Site Reliability Engineer
- Home
- Site Reliability Engineer
Site Reliability Engineer
Job Type: Fulltime
Location: Canada Remote
Role and Responsibilities:
- Design, build, and maintain highly reliable and scalable systems and infrastructure to ensure
optimal performance and availability.
- Develop and implement automation tools and frameworks to streamline operations, deployment, and
configuration management processes.
- Monitor, analyze, and optimize the performance of systems, applications, and network infrastructure
to proactively identify and resolve bottlenecks and issues.
- Collaborate with software engineering teams to design and implement scalable, fault-tolerant
architectures for new and existing applications.
- Troubleshoot and resolve production incidents, conducting root cause analysis and implementing
preventive measures to minimize the occurrence of similar issues.
- Implement and maintain monitoring, alerting, and logging systems to ensure the early detection of
anomalies and to facilitate troubleshooting and debugging efforts.
- Conduct capacity planning and performance testing to ensure systems can handle current and future
loads and traffic.
- Define and enforce best practices, standards, and policies for system reliability, security, and
performance across the organization.
- Collaborate with cross-functional teams to ensure proper backup, disaster recovery, and business
continuity plans are in place and tested.

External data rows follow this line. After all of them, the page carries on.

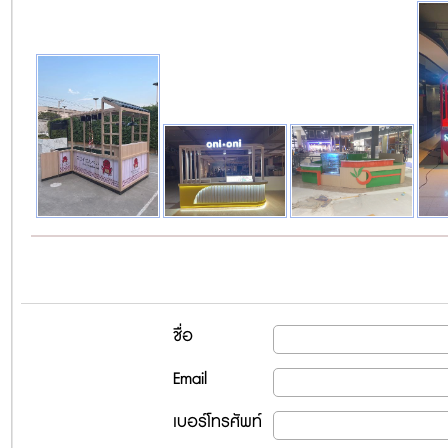
ชื่อ
Email
เบอร์โทรศัพท์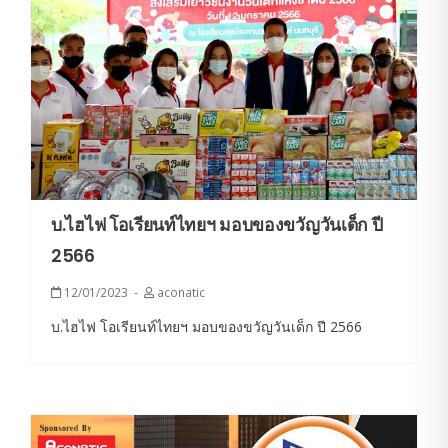
บ.ไฮไฟ​ โอเรียนท์ไทย​ฯ มอบของขวัญวันเด็ก ปี
2566
12/01/2023
aconatic
บ.ไฮไฟ​ โอเรียนท์ไทย​ฯ มอบของขวัญวันเด็ก ปี 2566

- Participate in on-call rotations to respond to and resolve critical incidents outside of regular
business hours.
- Stay up-to-date with industry trends, emerging technologies, and best practices in site reliability
engineering, and provide recommendations for improving system reliability and performance.
Qualifications:
- Bachelor's degree in Computer Science, Information Technology, or a related field (or equivalent
experience).
- 4 years of experience as a Site Reliability Engineer or in a similar role, working on large-scale
distributed systems.
- Strong experience with Linux/Unix systems administration, networking protocols, and
troubleshooting.
- Proficiency in scripting languages such as Python, Bash, or Ruby for automation and tooling.
- Solid understanding of cloud platforms like AWS, Azure, or Google Cloud Platform, including
provisioning, monitoring, and managing infrastructure.
- Experience with containerization technologies such as Docker and container orchestration frameworks
like Kubernetes.
- Proficiency in implementing and managing monitoring and alerting systems like Prometheus, Grafana,
ELK stack, or Splunk.
- Familiarity with infrastructure as code (IaC) tools like Terraform or CloudFormation.
- Strong problem-solving and troubleshooting skills, with the ability to analyze complex systems and
network issues.
- Excellent communication and collaboration skills, with the ability to work effectively with
cross-functional teams and communicate technical concepts to non-technical stakeholders.